-- Dataset records --

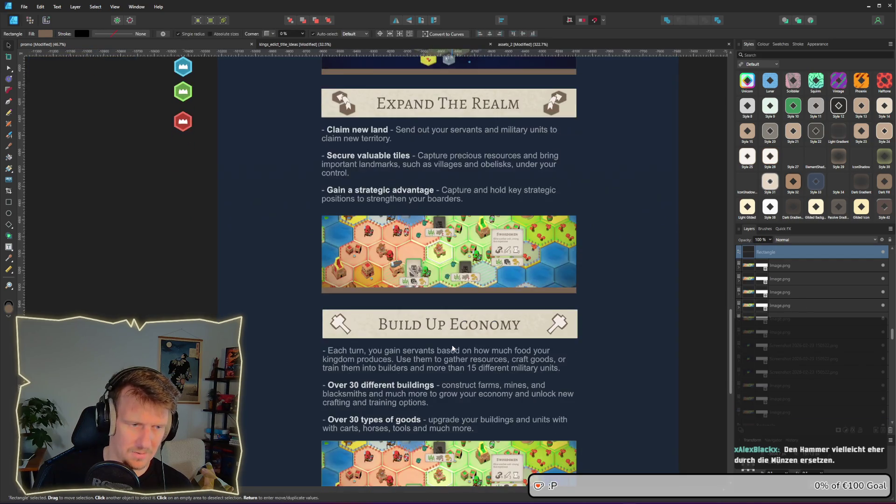
- Draw a thin bar along the map image's bottom edge with a darker sampled brown fill
scroll(449, 331, up, 3)
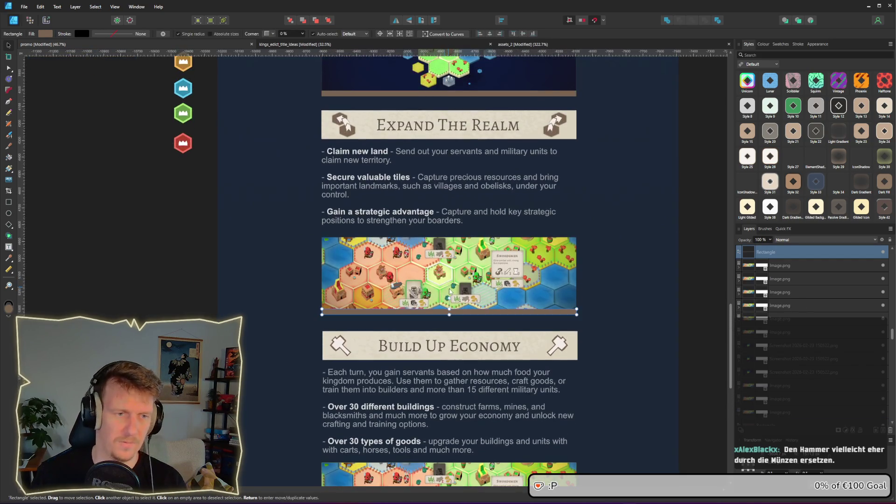
click(449, 288)
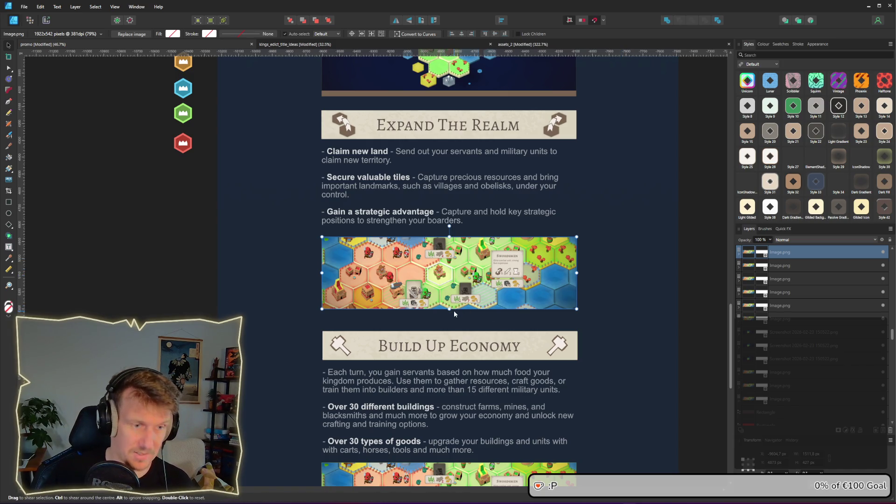
key(m)
drag(455, 309, 522, 313)
click(50, 35)
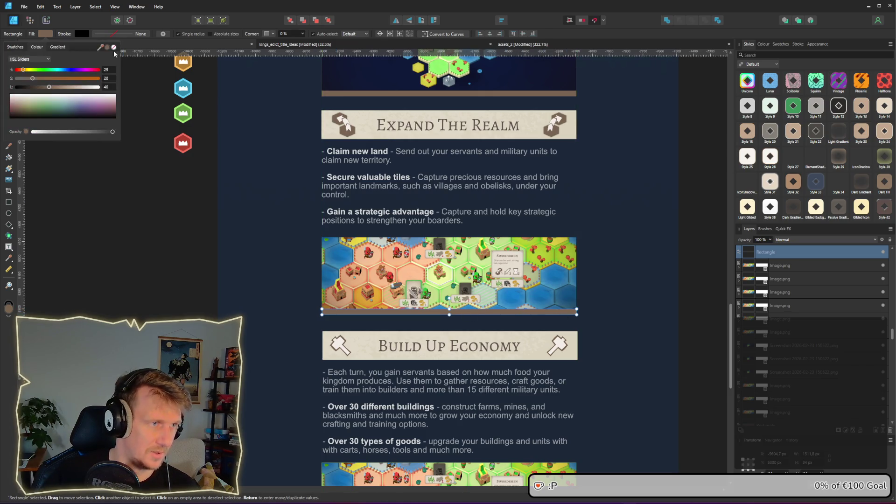
drag(99, 47, 451, 182)
drag(422, 127, 423, 126)
scroll(528, 163, up, 3)
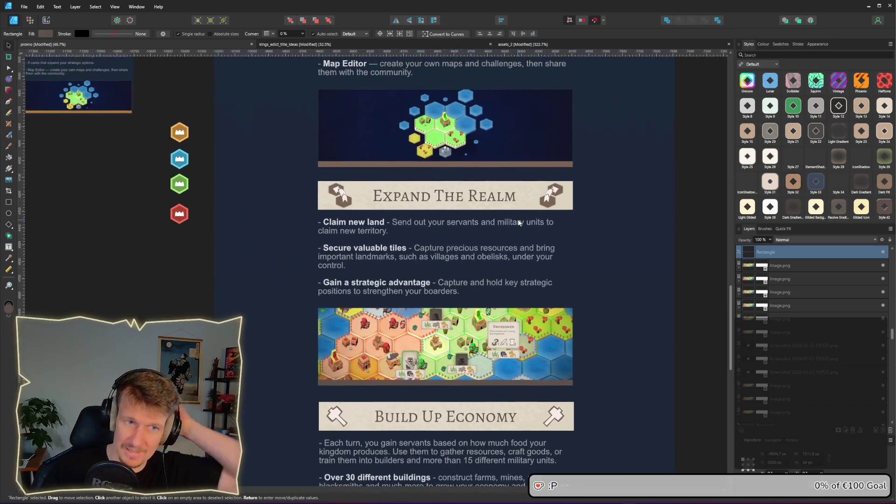
click(699, 273)
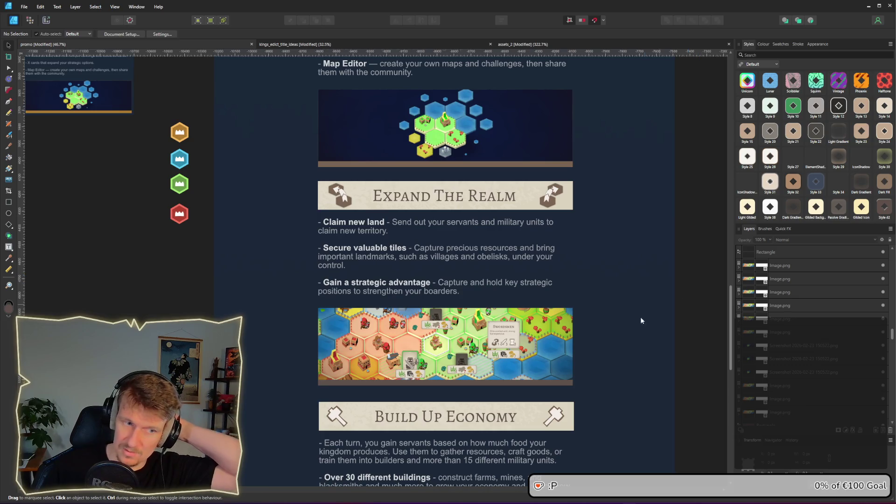
- Shorten the bar under the Expand The Realm map and darken its fill to about L 26
click(494, 383)
ctrl+scroll(494, 383, up, 1)
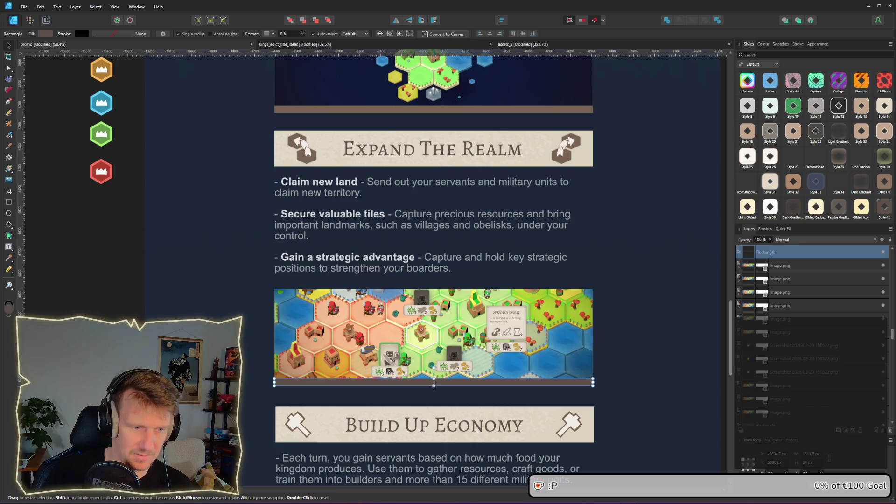
drag(434, 385, 434, 381)
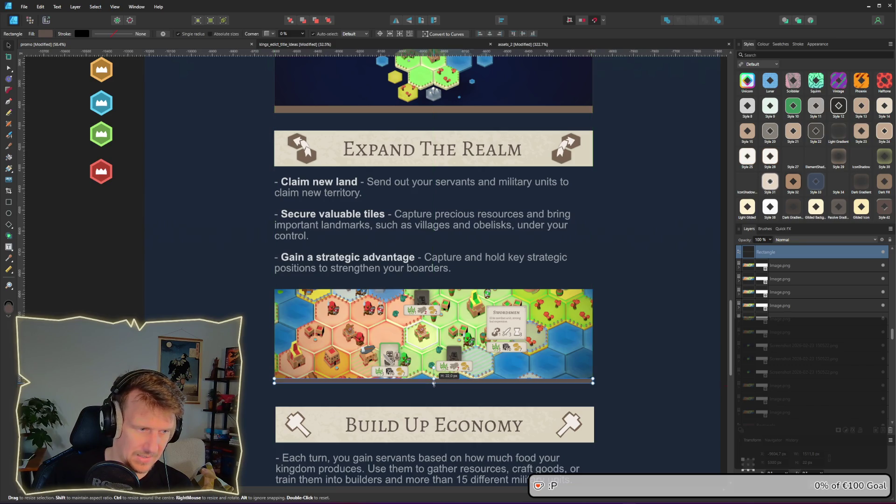
click(46, 34)
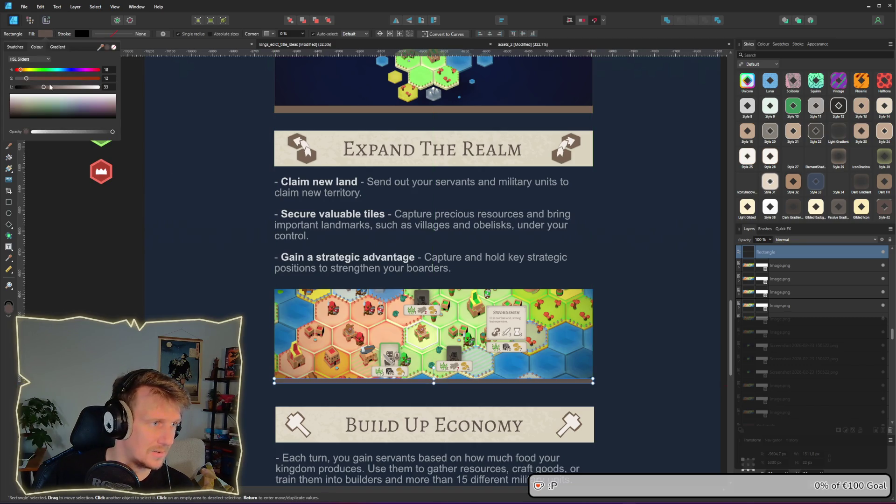
drag(51, 87, 40, 88)
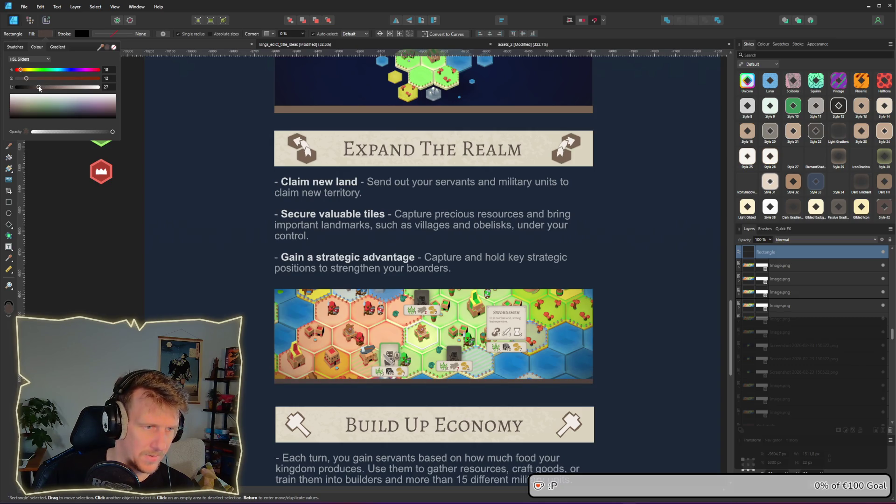
drag(39, 88, 38, 88)
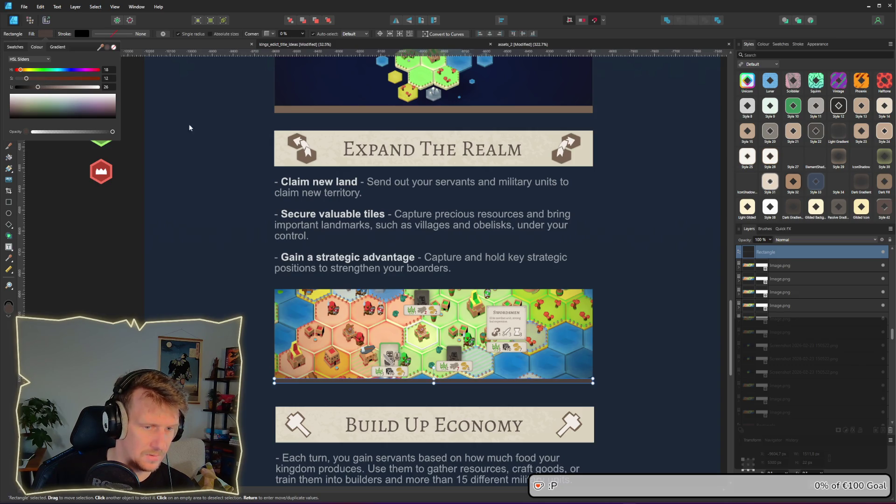
click(623, 251)
scroll(622, 251, down, 4)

-- Task to complete --
The records above should be written out exactly, and the images dropped.

-- Output for this exercise --
- Draw a thin bar along the map image's bottom edge with a darker sampled brown fill
scroll(449, 331, up, 3)
click(449, 288)
key(m)
drag(455, 309, 522, 313)
click(50, 35)
drag(99, 47, 451, 182)
drag(422, 127, 423, 126)
scroll(528, 163, up, 3)
click(699, 273)
- Shorten the bar under the Expand The Realm map and darken its fill to about L 26
click(494, 383)
ctrl+scroll(494, 383, up, 1)
drag(434, 385, 434, 381)
click(46, 34)
drag(51, 87, 40, 88)
drag(39, 88, 38, 88)
click(623, 251)
scroll(622, 251, down, 4)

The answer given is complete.